A Catholic University in Ohio ends its health plan coverage of birth control, and Texas is planning to apply for federal block grants to free up money to use on its Women's Health Program, which is closing.
Reuters: Catholic University In Ohio Ends Birth-Control Coverage
Xavier University, one of the oldest Roman Catholic colleges in the United States, will cut off birth-control coverage for its employees in July, a move that has divided faculty members and students on the Cincinnati campus. The abrupt cancellation of insurance benefits at the Jesuit university in Ohio comes amid a furious dispute between the Obama administration and the nation's Catholic bishops over contraception (Simon, 4/3).
The Texas Tribune: Texas Could Use Feds' Grants to Free Up Women's Health Money
In a fiscal switcheroo, Texas could free up state dollars to fund the embattled Women's Health Program by seeking federal block grants for other programs, the state's health commissioner wrote in a letter to House Democrats on Tuesday.
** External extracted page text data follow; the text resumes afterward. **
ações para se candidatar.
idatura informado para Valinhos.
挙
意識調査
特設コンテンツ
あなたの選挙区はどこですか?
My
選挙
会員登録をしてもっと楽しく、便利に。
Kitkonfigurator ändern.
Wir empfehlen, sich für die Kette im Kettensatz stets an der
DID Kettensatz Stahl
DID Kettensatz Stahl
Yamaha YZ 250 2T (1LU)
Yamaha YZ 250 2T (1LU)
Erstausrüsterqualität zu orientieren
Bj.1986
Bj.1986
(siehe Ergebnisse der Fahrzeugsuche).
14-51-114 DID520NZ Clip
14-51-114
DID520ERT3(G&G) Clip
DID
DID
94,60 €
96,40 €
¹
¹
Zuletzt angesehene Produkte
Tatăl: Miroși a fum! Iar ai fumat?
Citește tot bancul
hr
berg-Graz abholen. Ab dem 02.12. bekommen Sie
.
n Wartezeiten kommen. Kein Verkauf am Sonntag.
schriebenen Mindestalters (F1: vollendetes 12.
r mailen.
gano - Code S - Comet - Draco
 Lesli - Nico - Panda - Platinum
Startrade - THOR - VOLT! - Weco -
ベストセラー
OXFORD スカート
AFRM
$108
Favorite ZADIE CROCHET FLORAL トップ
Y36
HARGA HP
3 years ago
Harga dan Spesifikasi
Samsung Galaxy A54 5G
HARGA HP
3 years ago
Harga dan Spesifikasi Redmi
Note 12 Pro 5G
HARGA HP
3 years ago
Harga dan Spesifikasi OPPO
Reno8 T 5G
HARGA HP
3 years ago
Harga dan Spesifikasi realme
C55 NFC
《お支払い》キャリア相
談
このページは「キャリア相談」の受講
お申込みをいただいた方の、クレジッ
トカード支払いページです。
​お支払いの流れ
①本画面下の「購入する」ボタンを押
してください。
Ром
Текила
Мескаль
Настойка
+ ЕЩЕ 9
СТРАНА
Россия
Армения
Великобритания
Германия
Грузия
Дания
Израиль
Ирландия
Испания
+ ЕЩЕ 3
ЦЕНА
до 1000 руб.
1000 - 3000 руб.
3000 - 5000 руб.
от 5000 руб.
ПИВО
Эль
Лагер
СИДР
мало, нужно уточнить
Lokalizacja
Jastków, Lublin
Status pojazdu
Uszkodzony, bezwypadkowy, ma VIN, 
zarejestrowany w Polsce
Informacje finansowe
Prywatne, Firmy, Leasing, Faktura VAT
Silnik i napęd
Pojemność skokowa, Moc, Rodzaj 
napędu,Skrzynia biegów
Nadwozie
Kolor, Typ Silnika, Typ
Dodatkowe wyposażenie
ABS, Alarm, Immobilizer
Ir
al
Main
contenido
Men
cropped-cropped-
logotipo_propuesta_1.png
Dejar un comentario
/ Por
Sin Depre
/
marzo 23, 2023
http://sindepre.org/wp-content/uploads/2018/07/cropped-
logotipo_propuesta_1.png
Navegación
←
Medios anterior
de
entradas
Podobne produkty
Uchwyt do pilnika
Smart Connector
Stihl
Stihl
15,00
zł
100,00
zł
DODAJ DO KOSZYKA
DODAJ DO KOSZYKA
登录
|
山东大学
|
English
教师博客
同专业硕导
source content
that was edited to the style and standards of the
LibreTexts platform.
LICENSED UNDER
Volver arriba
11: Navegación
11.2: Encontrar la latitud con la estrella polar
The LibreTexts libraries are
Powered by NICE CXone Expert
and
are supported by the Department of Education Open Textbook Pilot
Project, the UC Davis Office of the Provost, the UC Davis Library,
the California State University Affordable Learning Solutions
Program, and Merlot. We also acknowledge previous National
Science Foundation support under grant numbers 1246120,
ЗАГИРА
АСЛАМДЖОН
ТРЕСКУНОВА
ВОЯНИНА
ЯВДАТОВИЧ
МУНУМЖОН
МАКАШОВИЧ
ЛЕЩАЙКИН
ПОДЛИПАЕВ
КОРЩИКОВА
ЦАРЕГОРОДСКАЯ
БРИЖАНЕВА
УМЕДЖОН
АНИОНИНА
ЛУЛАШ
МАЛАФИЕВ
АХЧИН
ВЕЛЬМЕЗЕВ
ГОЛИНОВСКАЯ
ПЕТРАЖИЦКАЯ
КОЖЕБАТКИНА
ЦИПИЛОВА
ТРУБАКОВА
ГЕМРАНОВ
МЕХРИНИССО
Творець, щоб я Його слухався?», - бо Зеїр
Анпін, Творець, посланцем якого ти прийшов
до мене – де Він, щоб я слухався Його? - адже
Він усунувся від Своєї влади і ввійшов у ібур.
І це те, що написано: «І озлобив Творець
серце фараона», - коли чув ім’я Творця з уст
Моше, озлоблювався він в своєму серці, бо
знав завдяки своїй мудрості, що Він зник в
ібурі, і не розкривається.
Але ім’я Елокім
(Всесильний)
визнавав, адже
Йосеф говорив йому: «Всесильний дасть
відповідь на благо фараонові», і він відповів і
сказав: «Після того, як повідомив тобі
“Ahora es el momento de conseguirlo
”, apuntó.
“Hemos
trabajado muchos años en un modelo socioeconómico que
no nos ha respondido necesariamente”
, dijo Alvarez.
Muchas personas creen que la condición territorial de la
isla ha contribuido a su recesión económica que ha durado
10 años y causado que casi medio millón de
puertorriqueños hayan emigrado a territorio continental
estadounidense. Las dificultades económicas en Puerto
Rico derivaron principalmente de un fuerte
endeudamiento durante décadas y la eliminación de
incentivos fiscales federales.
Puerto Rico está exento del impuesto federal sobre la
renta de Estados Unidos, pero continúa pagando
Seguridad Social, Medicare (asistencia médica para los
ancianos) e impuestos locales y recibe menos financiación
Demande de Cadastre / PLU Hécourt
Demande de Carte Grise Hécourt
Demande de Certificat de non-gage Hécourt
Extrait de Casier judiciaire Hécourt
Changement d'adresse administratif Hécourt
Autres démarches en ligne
Texas is losing more than $30 million in annual federal funding for the Women's Health Program over the state's decision to force Planned Parenthood clinics out of the Medicaid program. Gov. Rick Perry has vowed that the state will find the (Ramshaw, 4/3).
In the meantime, WBUR examines birth control and its history in the United States.
WBUR: The History Of Birth Control In The U.S.
Today’s hand-wringing about birth control is nothing new. Did you know, for instance, that the birth control pill was not allowed in Massachusetts as recently as 1970? At one point, the Pittsburgh branch of the NAACP charged that Planned Parenthood clinics were in effect using the pill as an instrument of racial genocide. Andrea Tone, professor of history & Canada Research Chair in the social history of medicine at McGill University in Montreal, Canada, says that when the pill was first put on the market, there was a unique debate (Young, 4/3).